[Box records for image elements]
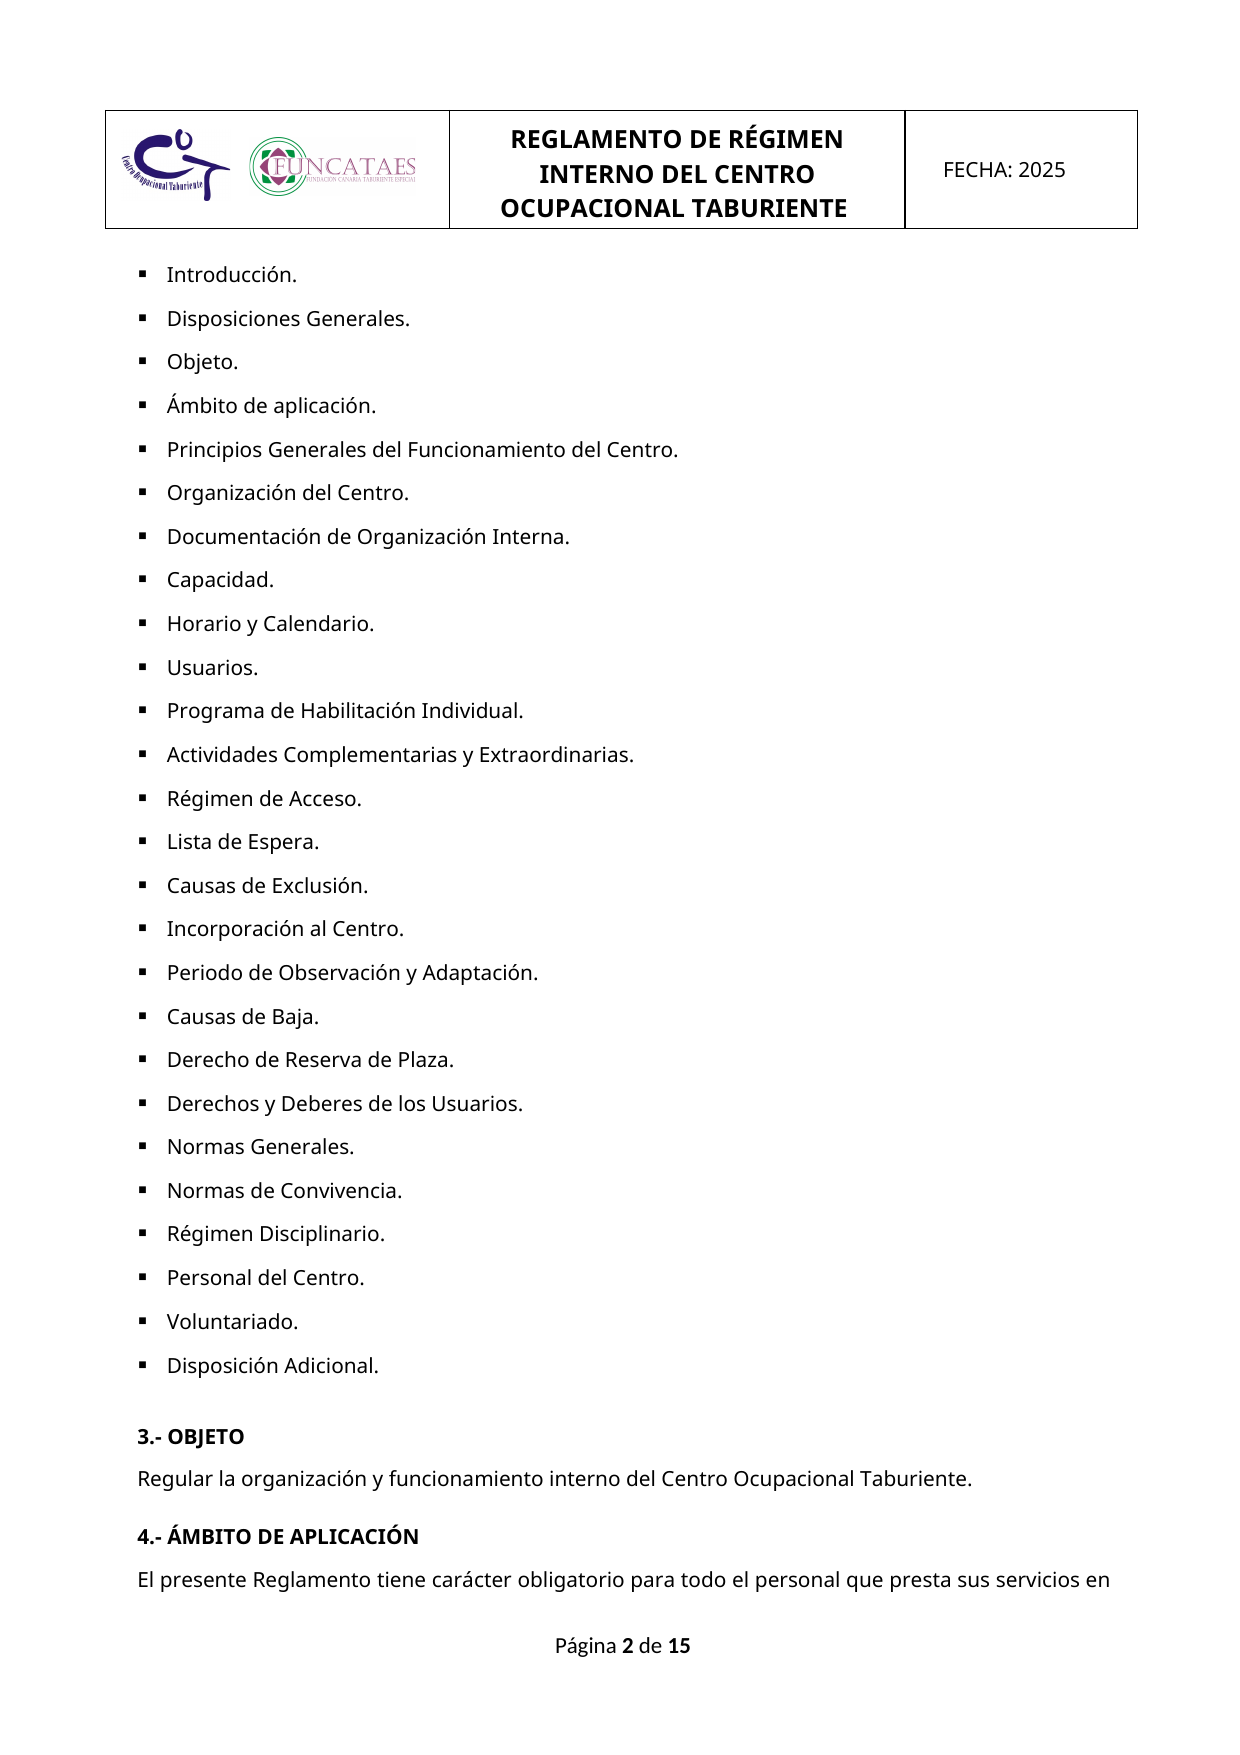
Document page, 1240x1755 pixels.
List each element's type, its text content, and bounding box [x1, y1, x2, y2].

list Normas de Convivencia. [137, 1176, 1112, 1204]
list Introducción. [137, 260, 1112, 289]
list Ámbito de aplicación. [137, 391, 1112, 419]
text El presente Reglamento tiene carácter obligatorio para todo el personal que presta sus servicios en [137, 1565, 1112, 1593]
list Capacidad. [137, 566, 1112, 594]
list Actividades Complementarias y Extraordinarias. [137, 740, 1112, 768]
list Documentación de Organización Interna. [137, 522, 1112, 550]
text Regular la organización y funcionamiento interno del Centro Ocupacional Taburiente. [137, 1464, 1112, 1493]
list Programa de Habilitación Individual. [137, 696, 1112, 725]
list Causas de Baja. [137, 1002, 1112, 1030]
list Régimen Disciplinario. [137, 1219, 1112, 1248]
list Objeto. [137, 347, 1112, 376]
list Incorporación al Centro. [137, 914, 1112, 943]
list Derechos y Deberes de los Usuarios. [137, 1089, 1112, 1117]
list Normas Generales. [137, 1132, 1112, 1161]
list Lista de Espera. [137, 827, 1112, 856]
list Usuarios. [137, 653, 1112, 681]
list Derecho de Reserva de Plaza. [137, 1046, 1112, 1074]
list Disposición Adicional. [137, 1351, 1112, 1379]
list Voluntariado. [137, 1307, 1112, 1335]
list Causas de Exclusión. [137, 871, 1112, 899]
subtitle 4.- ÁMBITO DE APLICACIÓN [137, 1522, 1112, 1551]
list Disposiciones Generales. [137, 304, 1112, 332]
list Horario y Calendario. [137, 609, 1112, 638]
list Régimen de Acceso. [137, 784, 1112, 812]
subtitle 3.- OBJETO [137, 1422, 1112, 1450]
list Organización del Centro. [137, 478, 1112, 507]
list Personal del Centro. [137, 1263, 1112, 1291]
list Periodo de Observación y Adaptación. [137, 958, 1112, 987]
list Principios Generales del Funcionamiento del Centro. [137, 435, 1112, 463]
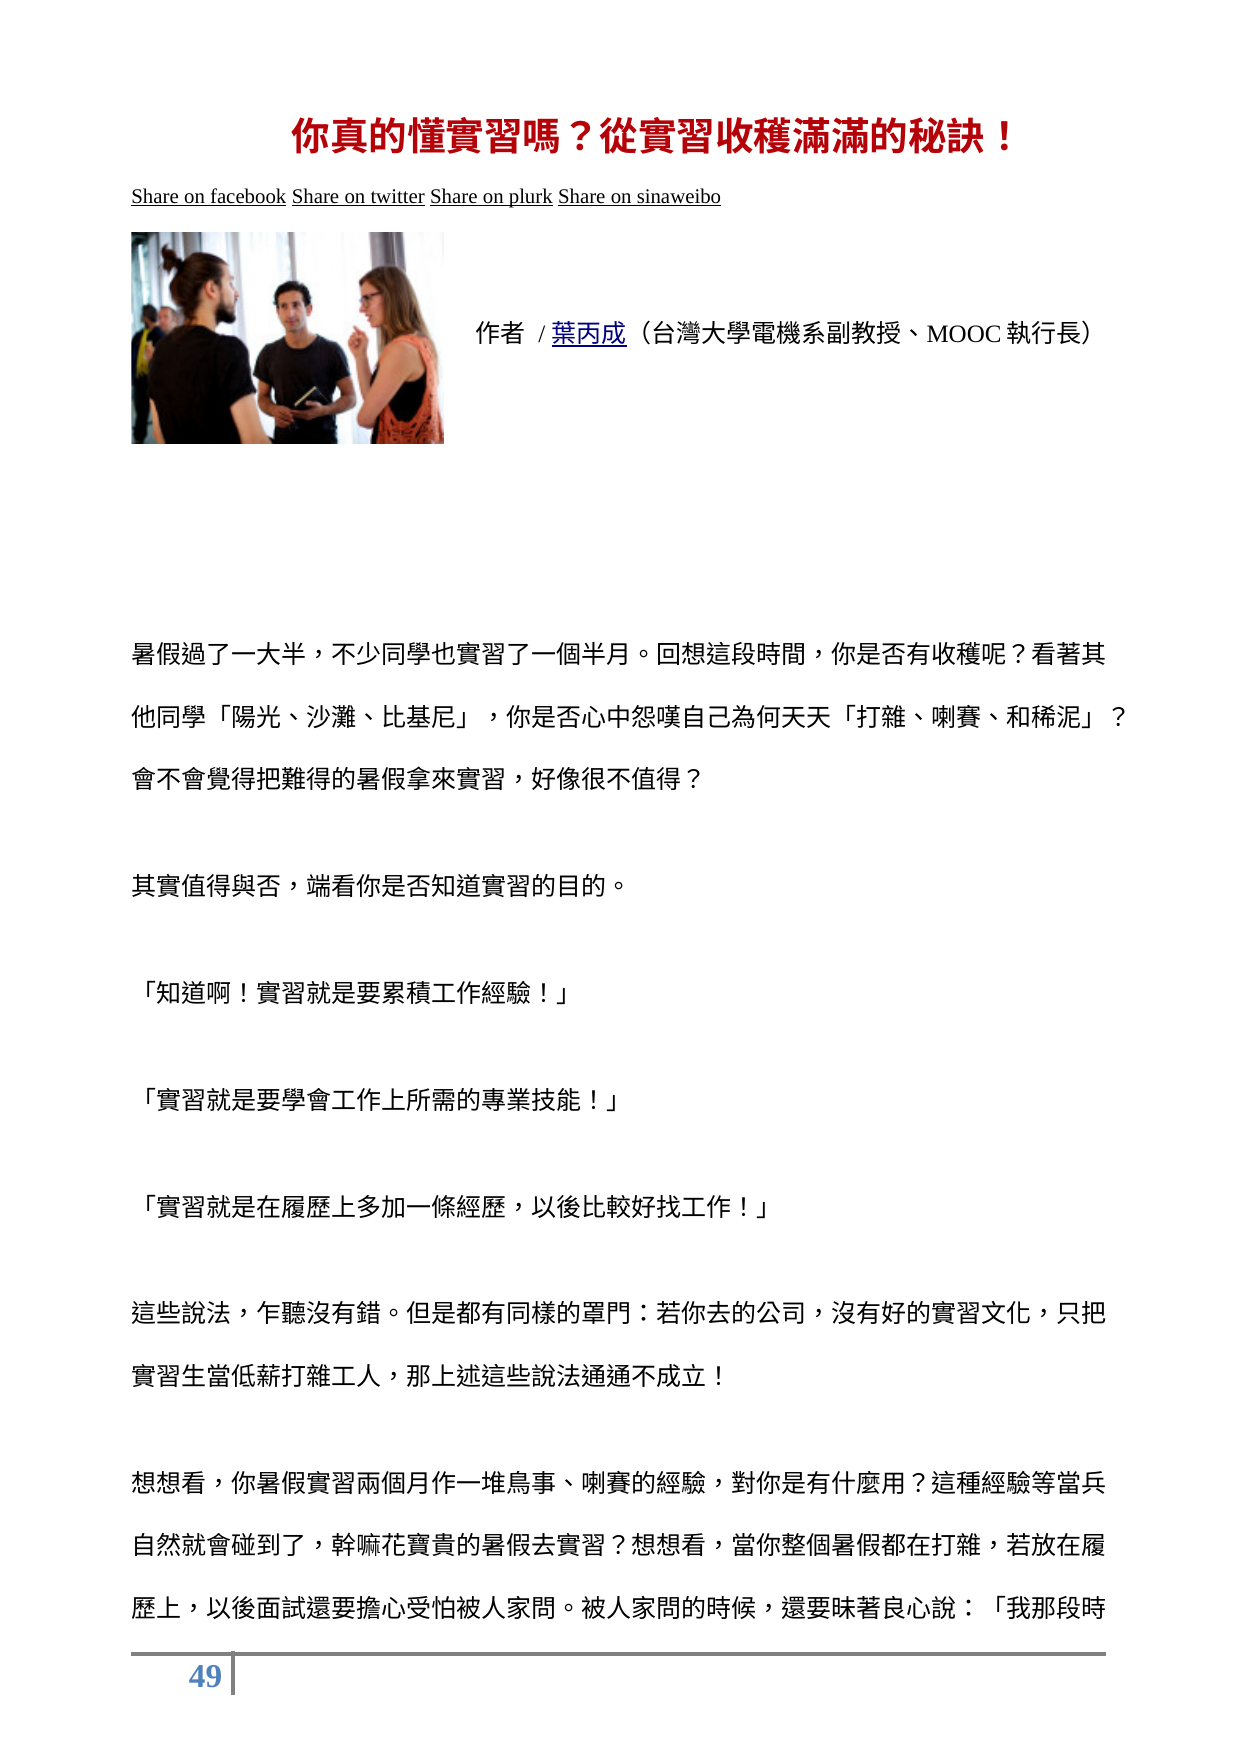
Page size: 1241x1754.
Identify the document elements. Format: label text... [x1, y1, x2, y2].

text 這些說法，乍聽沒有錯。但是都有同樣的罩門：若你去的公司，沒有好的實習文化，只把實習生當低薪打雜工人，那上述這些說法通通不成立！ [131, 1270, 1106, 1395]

The exercise
Copy every line from the one containing "Page size: 1241x1754." down to the final line above, with both of those lines included and nothing changed.

Exercise response
Page size: 1241x1754.
Identify the document elements. Format: label text... [x1, y1, x2, y2].

text 這些說法，乍聽沒有錯。但是都有同樣的罩門：若你去的公司，沒有好的實習文化，只把實習生當低薪打雜工人，那上述這些說法通通不成立！ [131, 1270, 1106, 1395]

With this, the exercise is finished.